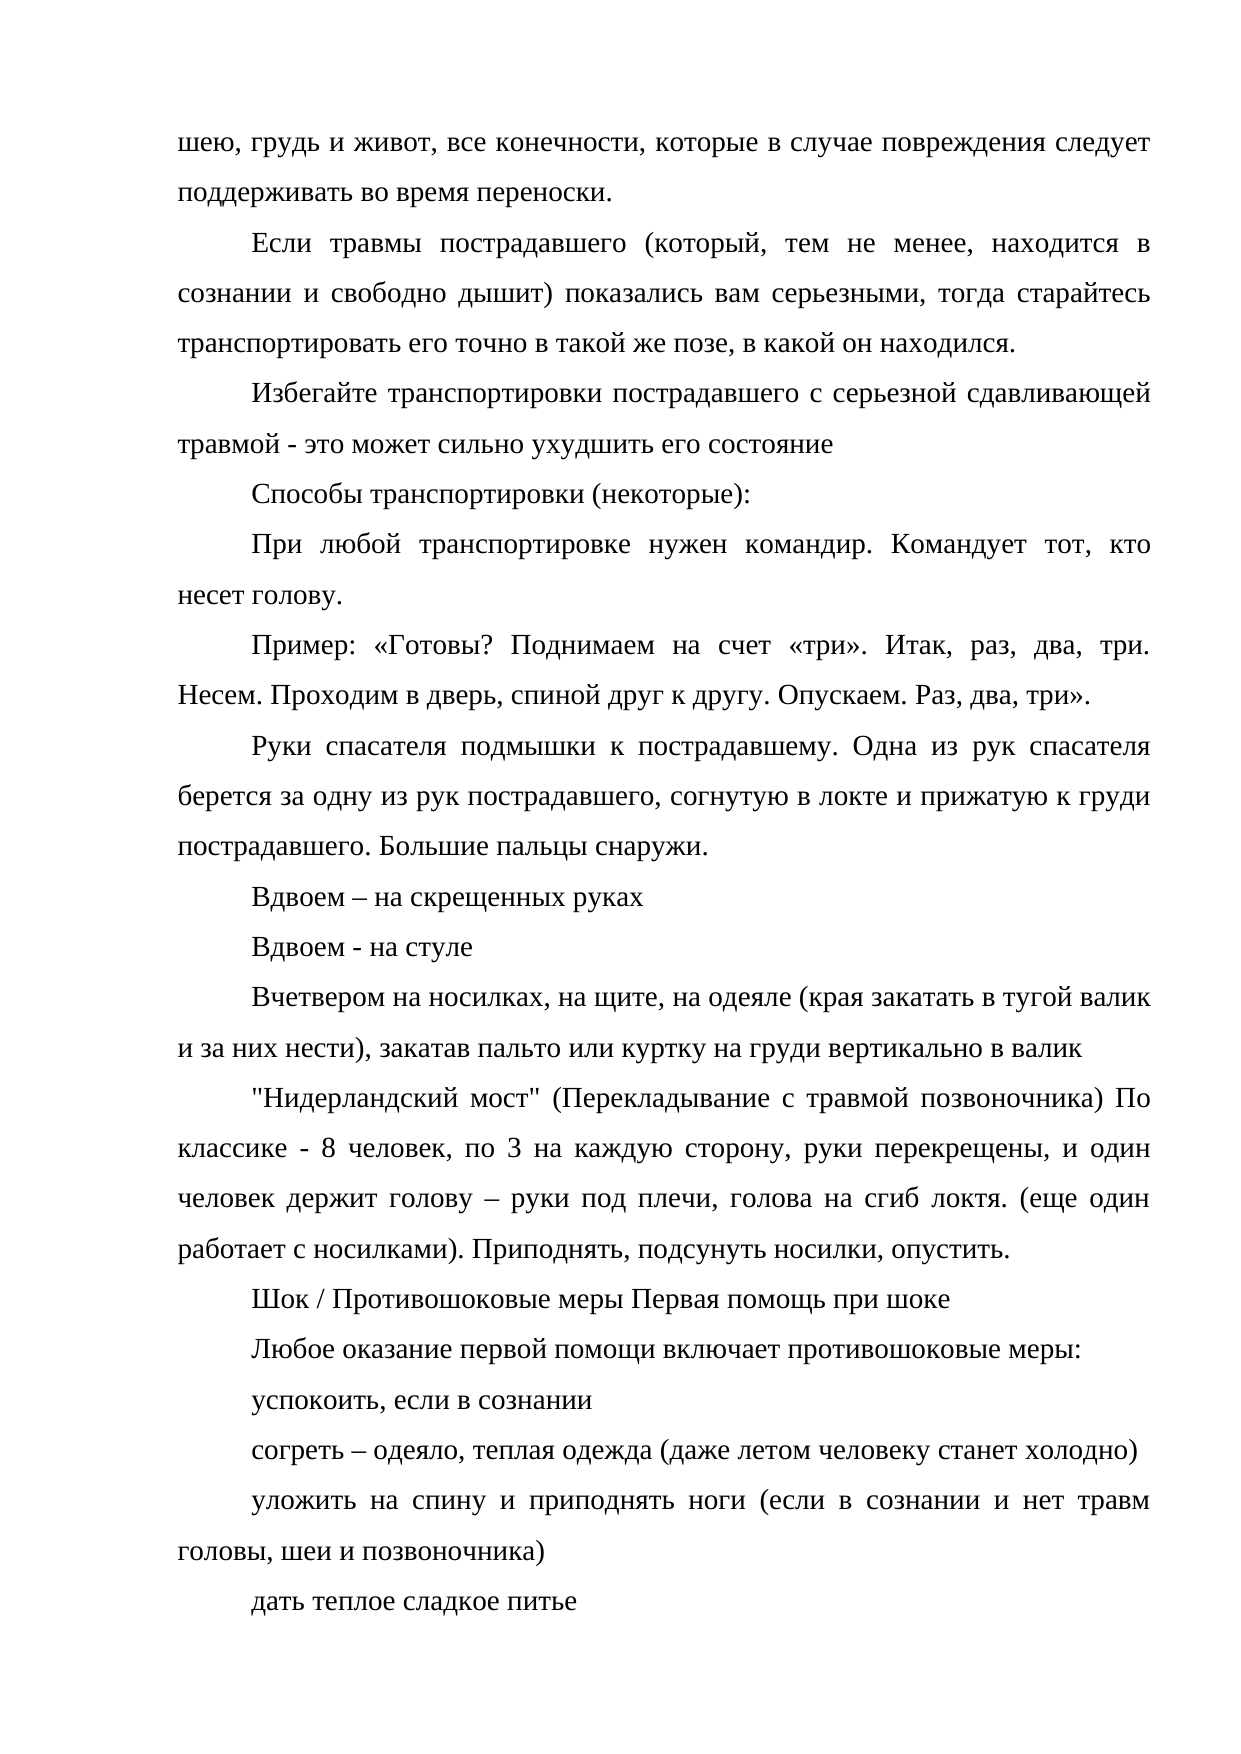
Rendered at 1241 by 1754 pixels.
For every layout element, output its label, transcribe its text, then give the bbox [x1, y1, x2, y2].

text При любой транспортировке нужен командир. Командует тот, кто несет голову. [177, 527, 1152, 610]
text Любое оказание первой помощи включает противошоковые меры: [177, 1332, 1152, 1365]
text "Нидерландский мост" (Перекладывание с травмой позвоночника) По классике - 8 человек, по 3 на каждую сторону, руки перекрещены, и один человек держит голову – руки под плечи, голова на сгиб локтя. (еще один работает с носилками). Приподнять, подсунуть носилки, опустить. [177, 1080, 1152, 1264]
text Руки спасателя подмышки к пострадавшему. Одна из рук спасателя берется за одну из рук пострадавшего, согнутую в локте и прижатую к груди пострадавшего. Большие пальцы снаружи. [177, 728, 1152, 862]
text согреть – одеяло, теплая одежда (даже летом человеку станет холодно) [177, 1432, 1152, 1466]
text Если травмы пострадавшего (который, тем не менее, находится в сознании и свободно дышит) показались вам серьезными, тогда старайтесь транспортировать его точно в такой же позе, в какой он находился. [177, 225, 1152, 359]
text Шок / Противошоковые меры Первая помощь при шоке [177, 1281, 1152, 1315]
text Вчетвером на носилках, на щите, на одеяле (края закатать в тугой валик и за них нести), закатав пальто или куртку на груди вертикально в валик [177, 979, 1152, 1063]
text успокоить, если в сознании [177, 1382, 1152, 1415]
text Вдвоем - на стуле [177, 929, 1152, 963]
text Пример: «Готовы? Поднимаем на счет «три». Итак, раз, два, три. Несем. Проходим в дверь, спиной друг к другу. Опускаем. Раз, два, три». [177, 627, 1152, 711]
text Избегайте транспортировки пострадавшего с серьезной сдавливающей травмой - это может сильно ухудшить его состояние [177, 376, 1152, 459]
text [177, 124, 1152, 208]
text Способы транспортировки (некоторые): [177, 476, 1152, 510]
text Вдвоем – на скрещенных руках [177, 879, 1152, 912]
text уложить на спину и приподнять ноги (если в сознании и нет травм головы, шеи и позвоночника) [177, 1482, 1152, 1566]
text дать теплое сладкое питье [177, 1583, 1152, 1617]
----------
What needs to be done: Your copy should match the records word for word, with the pictures removed.

Response to the exercise:
Rendered at 1241 by 1754 pixels.
For every layout element, output its label, transcribe its text, then give the bbox [x1, y1, x2, y2].

text При любой транспортировке нужен командир. Командует тот, кто несет голову. [177, 527, 1152, 610]
text Любое оказание первой помощи включает противошоковые меры: [177, 1332, 1152, 1365]
text "Нидерландский мост" (Перекладывание с травмой позвоночника) По классике - 8 человек, по 3 на каждую сторону, руки перекрещены, и один человек держит голову – руки под плечи, голова на сгиб локтя. (еще один работает с носилками). Приподнять, подсунуть носилки, опустить. [177, 1080, 1152, 1264]
text Руки спасателя подмышки к пострадавшему. Одна из рук спасателя берется за одну из рук пострадавшего, согнутую в локте и прижатую к груди пострадавшего. Большие пальцы снаружи. [177, 728, 1152, 862]
text согреть – одеяло, теплая одежда (даже летом человеку станет холодно) [177, 1432, 1152, 1466]
text Если травмы пострадавшего (который, тем не менее, находится в сознании и свободно дышит) показались вам серьезными, тогда старайтесь транспортировать его точно в такой же позе, в какой он находился. [177, 225, 1152, 359]
text Шок / Противошоковые меры Первая помощь при шоке [177, 1281, 1152, 1315]
text Вчетвером на носилках, на щите, на одеяле (края закатать в тугой валик и за них нести), закатав пальто или куртку на груди вертикально в валик [177, 979, 1152, 1063]
text успокоить, если в сознании [177, 1382, 1152, 1415]
text Вдвоем - на стуле [177, 929, 1152, 963]
text Пример: «Готовы? Поднимаем на счет «три». Итак, раз, два, три. Несем. Проходим в дверь, спиной друг к другу. Опускаем. Раз, два, три». [177, 627, 1152, 711]
text Избегайте транспортировки пострадавшего с серьезной сдавливающей травмой - это может сильно ухудшить его состояние [177, 376, 1152, 459]
text [177, 124, 1152, 208]
text Способы транспортировки (некоторые): [177, 476, 1152, 510]
text Вдвоем – на скрещенных руках [177, 879, 1152, 912]
text уложить на спину и приподнять ноги (если в сознании и нет травм головы, шеи и позвоночника) [177, 1482, 1152, 1566]
text дать теплое сладкое питье [177, 1583, 1152, 1617]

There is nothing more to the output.